No one can doubt that Governor Davis could not commandeer the federally owned electricity generators on the Naval Base in San Diego to serve distressed customers nearby. Such a bold action, no matter how necessary to the health and welfare of California's citizens, would certainly be preempted by the Constitution, which gives Congress the "Power to dispose of and make all needful Rules and Regulations respecting the Territory or other Property belonging to the United States." U.S. Const. Art. IV, § 3. See Kleppe v. New Mexico, 426 U.S. 529 (1976) (enjoining New Mexico from removing wild horses and burros from federal land); U.S. v. California, 332 U.S. 19 (1947) (granting the United States an injunction against California to stop it from leasing federal offshore property to private corporations who were extracting petroleum, gas, and other mineral deposits). The invocation of his police power would not trump standard federal preemption principles and this Court's ability to enforce them. So, too, may this Court enforce preemption principles embodied in the Supremacy Clause despite a State's interest in its sovereignty. This Court would no more trammel on state sovereignty interests by enjoining the Governor's commandeering of these block forward contracts than by enjoining the Governor's commandeering of the Navy's power plants.


Even if Duke's preemption claim could be characterized as predicated on the FPA, section 201(f) of the FPA does not remotely evidence a Congressional intent to preclude Ex parte Young actions against state officials. Section 201(f) provides:

No provision in this subchapter shall apply to, or be deemed to include, the United States, a State or any political subdivision of a State, or any agency, authority, or instrumentality of any one or more of the foregoing, or any corporation which is wholly owned, directly or indirectly, by any one or more of the foregoing, or any officer, agent, or employee of any of the foregoing acting as such in the course of his official duty, unless such provision makes specific reference thereto.

16 U.S.C. § 824(f). Section 201(f) simply means that state-owned agencies may not be regulated as "public utilities" subject to FERC's jurisdiction. Transmission Access Policy Study Group v. F.E.R.C., 225 F.3d 667, 697 (D.C. Cir. 2000). Thus, state and municipal agencies are not subject to the obligations of the FPA, see Garcia v. San Antonio Metropolitan Transit Authority, 469 U.S. 528, 554 n.16 (1985), and FERC lacks authority to set their rates, Kootenai Elec. Co-op., Inc. v. F.E.R.C., 192 F.3d 144, 148 (D.C. Cir. 1999). Manifestly, section 201(f) does not immunize state officials from federal suit where they purport to regulate in areas subject to FERC's exclusive jurisdiction.

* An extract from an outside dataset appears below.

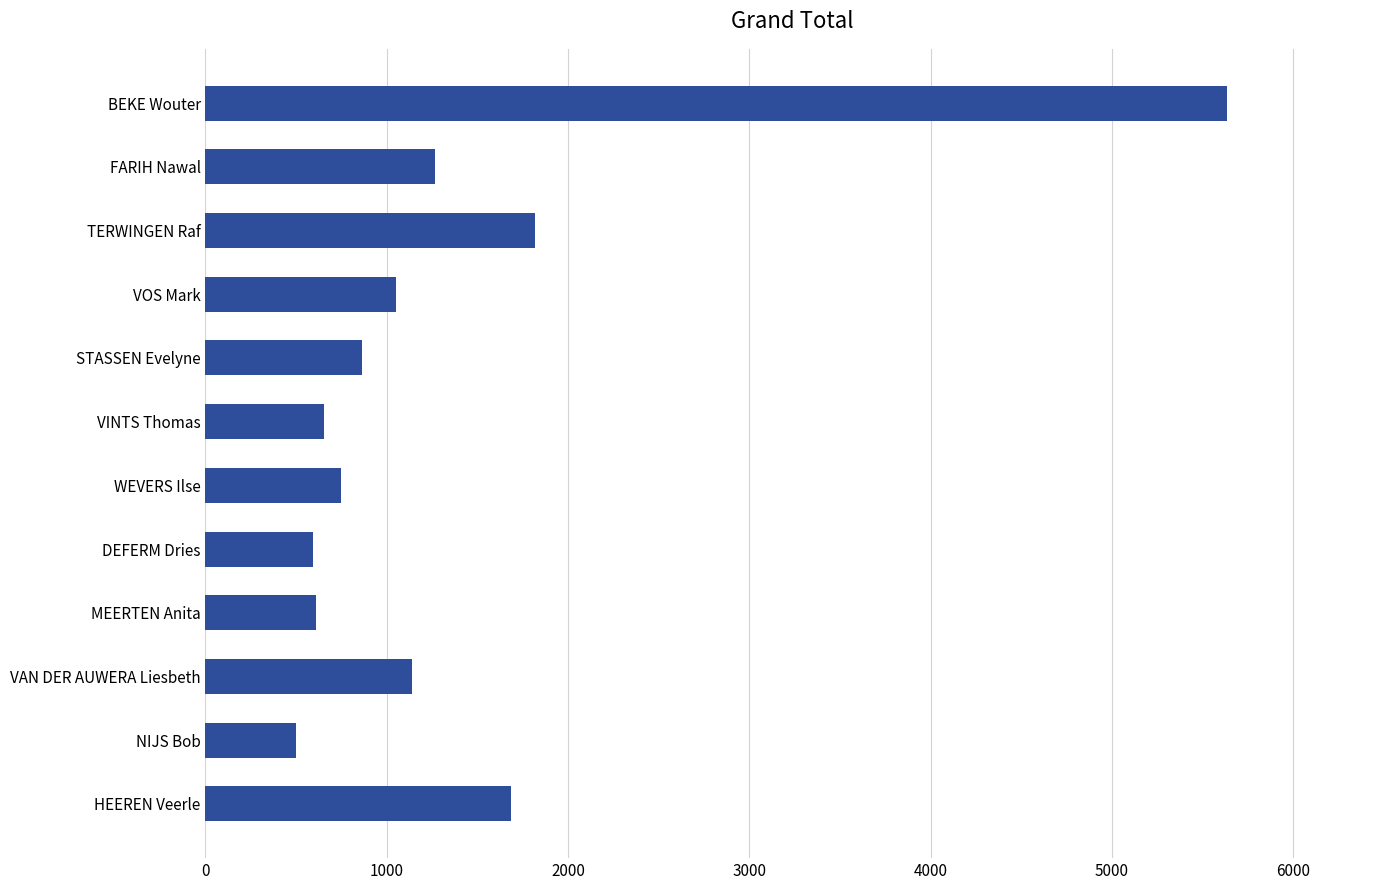

At which category does the chart reach its minimum across all series?

NIJS Bob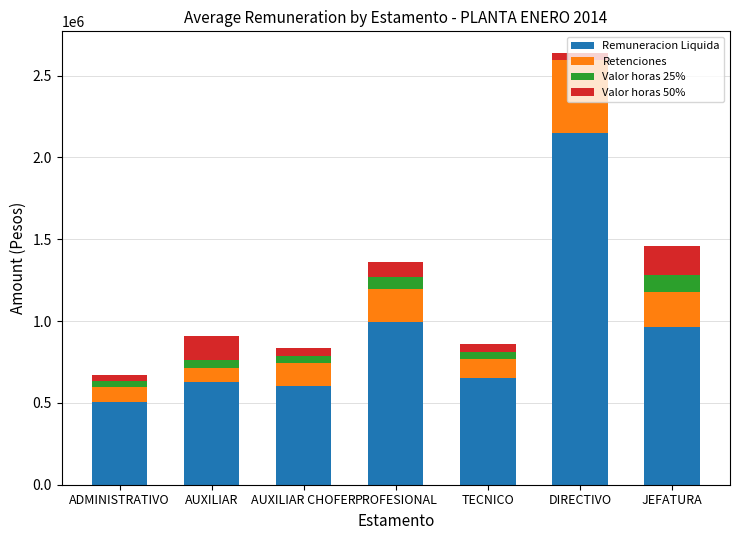

At which category is the sum across all series the highest?

DIRECTIVO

At oral argument there was a discussion of whether Governor Davis could commandeer an airline-owned passenger jet parked at San Francisco International Airport, given that airlines and aircraft are highly regulated by the Federal Aviation Administration ("FAA"). The analogy is not apt, however, because the State of California could commandeer the aircraft and yet still abide by FAA regulations, such as the amount of continuous hours pilots can spend flying. Thus, federal regulations would not preempt Governor Davis's exercise of his police power in seizing the aircraft; rather, any use by the State that conflicted with federal regulations would be preempted. Here, it is the very act of commandeering the block forward contracts that is preempted because in so doing, the Governor nullified express requirements of a FERC-regulated and approved scheme. If Governor Davis could commandeer the contracts without disrupting the structure created by FERC, then we would have a situation closer to the aircraft hypothetical.


Because Duke is entitled to relief against Governor Davis on its claim under the Supremacy Clause, we need not reach its Contracts Clause claim.